§ DATASET EXCERPTS
=-=-=-=-=

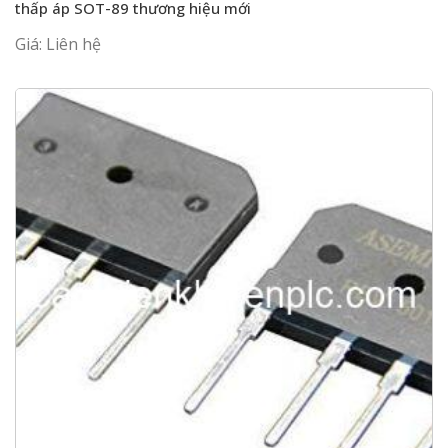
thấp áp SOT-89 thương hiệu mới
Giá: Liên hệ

=-=-=-=-=

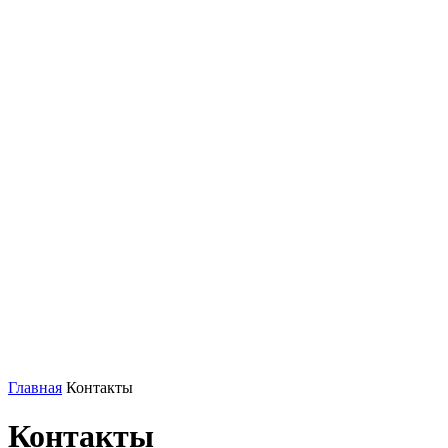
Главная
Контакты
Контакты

=-=-=-=-=

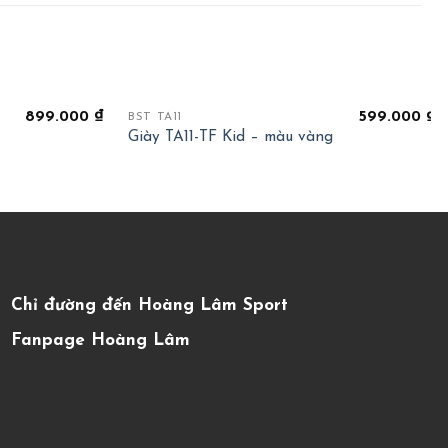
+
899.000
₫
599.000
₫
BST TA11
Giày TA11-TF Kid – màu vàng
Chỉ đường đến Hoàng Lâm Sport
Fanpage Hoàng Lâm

=-=-=-=-=

§ EXERCISE GOAL
Gather every line of the items that contains the string "Hoàng", treating case as significant.

§ EXERCISE OUTPUT
Chỉ đường đến Hoàng Lâm Sport
Fanpage Hoàng Lâm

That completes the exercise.